Literary Criticism and Significance
Salvatore Scibona took ten years to complete The End, during which he visited Italy on a Fulbright Fellowship and was a recipient of artistic fellowships at the McDowell Arts Colony, Provincetown, and Yaddo, among others. The long, hard work paid off immediately: The End has been praised by critics and was a National Book Award finalist.
In interviews Scibona has revealed much about the process of constructing The End. In a discussion with Fiction Writers Review, Scibona attributed the novel’s genesis to a scene in one of the “Forest Runner” sections where the jeweler walks up the staircase to his bedroom after being humiliated while playing the handsaw. Scibona says:
At first I had only wanted to describe that sound, you know, what a man’s flat foot sounds like on a step. Then what? What’s at the top of the stairs? A door? What’s it look like? What’s behind the door?
Scibona defends the novel’s unconventional structure, in which he begins the novel with Rocco, a relatively minor character, by likening his approach to a musical symphony:
I wanted it to be like a long piece of music. The melody is introduced early. Then the melody is repeated in different keys, with different instruments, until it works its way into the reader’s feelings. I wanted to prepare the reader for that kind of reading experience, and for a kind of musical conclusion.

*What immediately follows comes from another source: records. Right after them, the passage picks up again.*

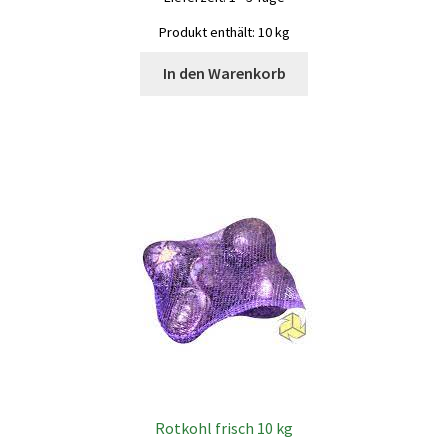
Produkt enthält: 10
kg
In den Warenkorb
Rotkohl frisch 10 kg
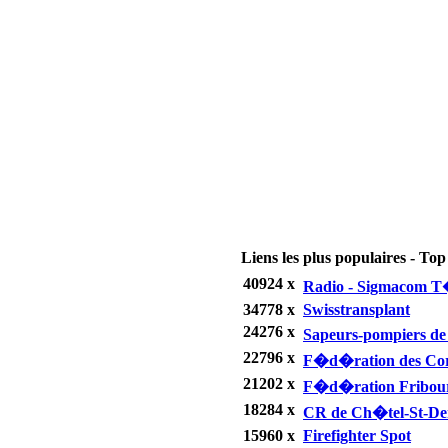
Liens les plus populaires - Top 
40924 x
Radio - Sigmacom 
34778 x
Swisstransplant
24276 x
Sapeurs-pompiers de
22796 x
F�d�ration des Corps
21202 x
F�d�ration Fribour
18284 x
CR de Ch�tel-St-De
15960 x
Firefighter Spot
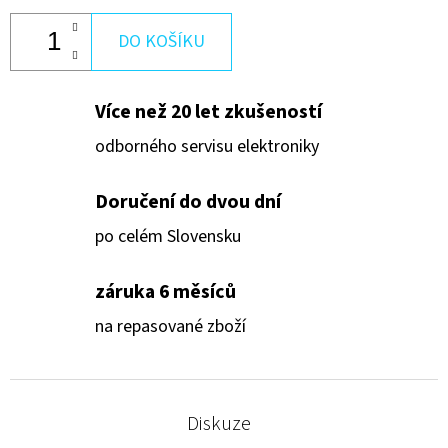
DO KOŠÍKU
Více než 20 let zkušeností
odborného servisu elektroniky
Doručení do dvou dní
po celém Slovensku
záruka 6 měsíců
na repasované zboží
Diskuze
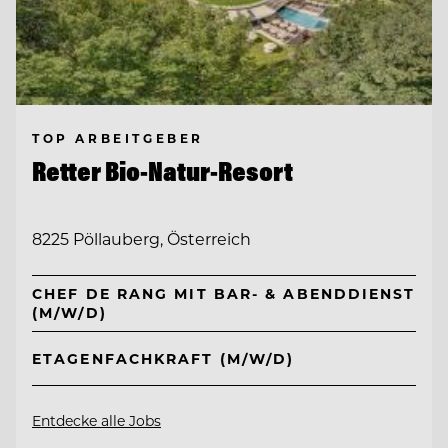
TOP ARBEITGEBER
Retter Bio-Natur-Resort
8225 Pöllauberg, Österreich
CHEF DE RANG MIT BAR- & ABENDDIENST
(M/W/D)
ETAGENFACHKRAFT (M/W/D)
Entdecke alle Jobs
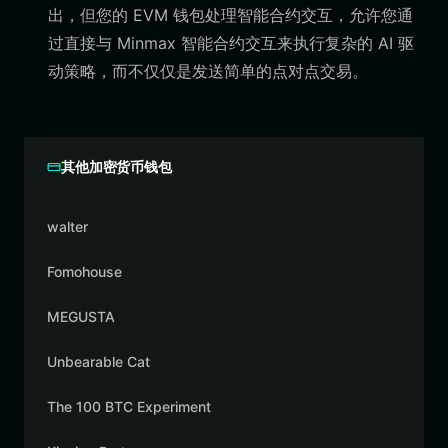
出，但您的 EVM 钱包处理智能合约交互，允许您通
过直接与 Minmax 智能合约交互来执行复杂的 AI 驱
动策略，而不仅仅是发送简单的点对点交易。
其他加密货币钱包
walter
Fomohouse
MEGUSTA
Unbearable Cat
The 100 BTC Experiment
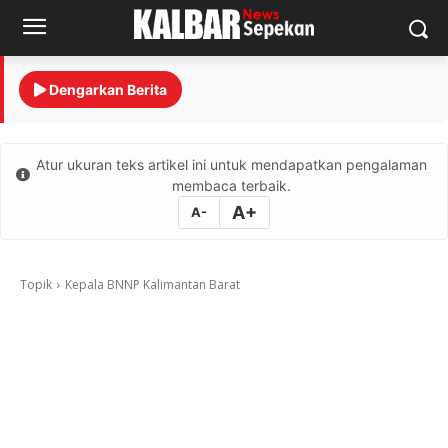
Dengarkan Berita
Atur ukuran teks artikel ini untuk mendapatkan pengalaman
membaca terbaik.
A+
A-
Topik
Kepala BNNP Kalimantan Barat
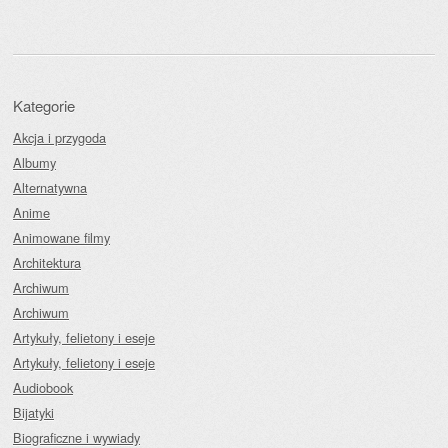
Kategorie
Akcja i przygoda
Albumy
Alternatywna
Anime
Animowane filmy
Architektura
Archiwum
Archiwum
Artykuły, felietony i eseje
Artykuły, felietony i eseje
Audiobook
Bijatyki
Biograficzne i wywiady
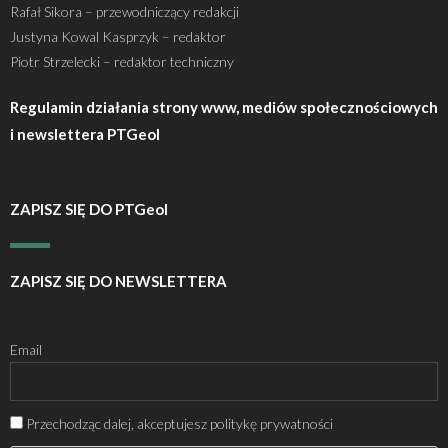
Rafał Sikora – przewodniczący redakcji
Justyna Kowal Kasprzyk – redaktor
Piotr Strzelecki – redaktor techniczny
Regulamin działania strony www, mediów społecznościowych
i newslettera PTGeol
ZAPISZ SIĘ DO PTGeol
ZAPISZ SIĘ DO NEWSLETTERA
Email
Przechodząc dalej, akceptujesz politykę prywatności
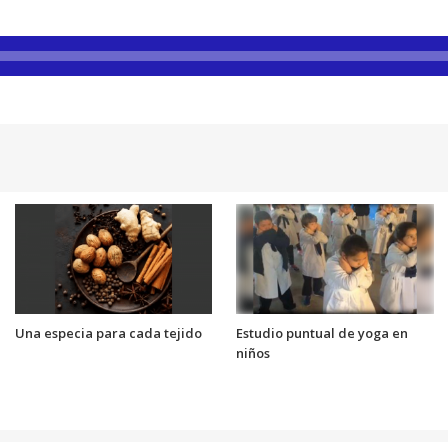
Una especia para cada tejido
Estudio puntual de yoga en
niños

Scibona has also admitted the autobiographical nature of the novel; he says the northern Ohio city depicted is “in almost every respect Cleveland, Ohio.”
Reviews were nearly unanimous in their praise for The End, citing its ambitious structure and beautiful prose. A starred review from Publisher’s Weekly calls the novel an “exceptional debut” and “a polyphonic narrative that is part novel, part epic prose poem.” Donna Seaman of Booklist cites the book’s historical perspective, calling it “one loaded novel about twentieth-century-America’s growing pains.” A reviewer for the Los Angeles Times calls the novel “exquisitely rendered” and applauds its emotional heft but questions Scibona’s decision to begin the novel with Rocco.
Although most contemporary reviews are limited by time and space constraints, The End is a novel that will continue to be examined and that rewards repeated readings. Because of its unconventional time structure and dense prose, perhaps the only way to understand the novel fully is to start back at the beginning after having read it through.